Reflections on Base Camp

Dispatch—Day 59: May 24, 2009

Everest Base Camp—17,530 feet (5,343 meters)
N 28º 00.336' E 086º 51.504'

There are two distinct sounds that jar me away from the day-to-day life at Base Camp and instantly remind me of the sobering landscape in which we are living. The first starts as a low grumble, like a distant roll of thunder moving up the valley, then turns to a deep guttural roar that shakes through camp. It is as if the mountains themselves are groaning under the weight of their icy loads and they shift to ease their burdens. At the head of the Khumbu valley and surrounded by a full 270 degrees of soaring peaks, Base Camp is ringed by steep flanks of rock, ice, and snow. The panorama surrounding Base Camp is stunning as some of the world’s highest peaks rear up directly above. Beginning with the hanging glaciers flowing from Pumori’s almost perfect conical summit, and stretching over Lingtren, Cholatse, Lho La Pass, Everests’ West Ridge, the Khumbu Icefall, and Nuptse’s impressive West Face, the Himalayas dwarf Base Camp. And from these faces comes the deep groans. It is the sound of falling ice and rock as the glaciers hanging high on the mountains above calve off, sending tons upon tons of ice crashing down the faces below. From Base Camp the first distant grumble echoes across the valley, growing in intensity as the falling chunks gain speed, breaking apart as they hit the mountain sides and dispersing into fine clouds of billowing ice crystals. These clouds of ice blast across the valley floor, like the smoke from a canon as it discharges its deadly load, billowing up in boiling white curtains that rushes through Base Camp.

The second sound is so sudden that I often question whether I heard it at all. It is a quick and sudden, loud, sharp crack. It passes through camp like a bolt of lightening, often leaving me clutching my morning cup of coffee, a bit startled and shaken. The Khumbu Glacier, upon whose edges Base Camp sits, flows in an incessant icy march downward from the peaks above, continually adjusting and repositioning itself. With water this results in a continuous flow, but with ice, it is a jerky, spontaneous, and unpredictable dance downward. The ice reaches the point where it can no longer bear the tension and in a loud crack it readjusts itself, however imperceptibly to the casual observer. These creaks and cracks that run through the ice underfoot can be muffled, occurring deep in the ice below, or alarmingly loud, their vibrations running through the ice and startlingly me from sleep. However harmless they are in retrospect, they never fail to startle, always causing me to pause and look around.

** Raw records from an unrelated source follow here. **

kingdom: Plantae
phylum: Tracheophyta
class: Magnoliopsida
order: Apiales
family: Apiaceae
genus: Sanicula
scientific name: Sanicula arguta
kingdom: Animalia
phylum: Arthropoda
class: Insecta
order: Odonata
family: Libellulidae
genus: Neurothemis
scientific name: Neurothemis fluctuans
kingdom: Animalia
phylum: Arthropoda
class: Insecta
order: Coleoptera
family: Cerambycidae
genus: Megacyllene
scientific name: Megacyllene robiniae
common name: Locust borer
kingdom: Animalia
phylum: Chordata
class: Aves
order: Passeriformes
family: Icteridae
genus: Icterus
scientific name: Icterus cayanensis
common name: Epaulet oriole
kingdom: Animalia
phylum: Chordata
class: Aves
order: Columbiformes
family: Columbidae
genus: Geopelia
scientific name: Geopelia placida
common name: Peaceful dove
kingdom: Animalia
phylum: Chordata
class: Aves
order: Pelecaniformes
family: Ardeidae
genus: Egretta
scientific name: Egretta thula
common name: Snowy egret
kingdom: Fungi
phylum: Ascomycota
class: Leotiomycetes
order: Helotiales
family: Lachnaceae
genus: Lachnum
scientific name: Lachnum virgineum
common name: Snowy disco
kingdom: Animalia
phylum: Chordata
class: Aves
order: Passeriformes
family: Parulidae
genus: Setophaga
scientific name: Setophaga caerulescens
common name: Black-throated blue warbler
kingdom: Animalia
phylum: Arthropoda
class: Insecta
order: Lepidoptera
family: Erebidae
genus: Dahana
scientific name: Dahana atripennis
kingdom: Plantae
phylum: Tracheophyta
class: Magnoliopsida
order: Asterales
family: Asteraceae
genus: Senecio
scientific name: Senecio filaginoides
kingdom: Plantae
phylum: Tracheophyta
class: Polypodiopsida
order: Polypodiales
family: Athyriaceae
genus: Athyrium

The bustle of activity that makes up Base Camp can distract from the reality of the place. It is a short-lived settlement on a continually shifting sea of ice and rock. Five months ago, when I came to Base Camp during the waning days of November to establish RMI’s Base Camp location for the First Ascent Expedition, the site I stood on was almost indistinguishable from the other parts of the glacier. A few flat stones positioned a bit too precisely to be random, a couple of icy shelves suspiciously sized to fit a tent, a half collapsed rock wall were the only clues to the excitement and activity the place had seen six months before, and would see again soon. Instead of the gathering of nylon tents I see around me now, Base Camp was a frozen desert. Dunes of ice strewn with a blanket of rocks, like a stormy sea whose waves were frozen in the midst of a tempest.

Yet now, the same place is a hub of activity, a village of clusters of brightly colored tents, connected by narrow paths, continually flattened by the boots of climbers and the hooves of yaks that pass along them. Above hang strings upon strings of prayer flags fluttering in the winds. Their bright colors never cease to mesmerize me, breaking apart the drab palette of grays and whites that surround us. Friends and other expedition members stop by to say hello, and the days pass, settling into a routine that borders on normality. Despite falling into the habit of day-to-day tasks at Base Camp, the distant roars of the mountain sides and the loud cracks that race through Base Camp instantly remind me of the reality of this place, of the immense size and power of the mountains at whose feet we live. Soon, all of this activity will retract back down the glacier, back down the valley and disperse across the world. The stormy frozen sea will continue to buck and roll and gradually the ice will reclaim its shape, leaving few clues of its recent past. The deep roar of ice fall high on the mountain sides and the sharp cracks of the ice itself will echo across an empty landscape of ice and stone.